Rifles have changed a LOT in 100 years, but it's been a sum of small innovations.
For example, when the Winchester 1886 was created, it was chambered in .45-70 and threw a 405 grain lead load at 1,400 ft/s for 1763 ft-lbs of energy. My modern 1886 is chambered in .45-90. If I really want it to, it'll drive a 405 grainer at 2,200 ft/s for 4350 ft-lbs - well over twice the energy. There was no one big change, but rather a host of small ones - nitro powder (and several incremental developments thereof), a .25" longer chamber, better steel, better cases, jacketed bullets. But add it all up, and you've got a totally different set of capabilities.

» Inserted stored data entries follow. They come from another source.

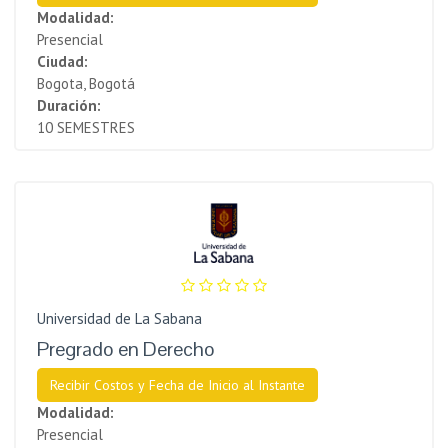
Modalidad:
Presencial
Ciudad:
Bogota, Bogotá
Duración:
10 SEMESTRES
Universidad de La Sabana
Pregrado en Derecho
Recibir Costos y Fecha de Inicio al Instante
Modalidad:
Presencial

The same thing has happened to bolt actions. My 7mag has less felt recoil than a M1903, but it'll easily keep a bullet with better terminal performance than M1 ball supersonic for over 2000y if I want and it can deliver a reasonable chance of a hit on man sized target at a mile if the wind is calm. And that's just an off the rack hunting rifle with a scope bolted on. In WW1 they would have killed for crates of them. A whole bunch of small changes like recoil pads, good glass, adjustable parallax, down-angle mounts, magnum cases, good slow powders, and polymer tipped bullets make that possible. Add it all up, and it's a totally different gun.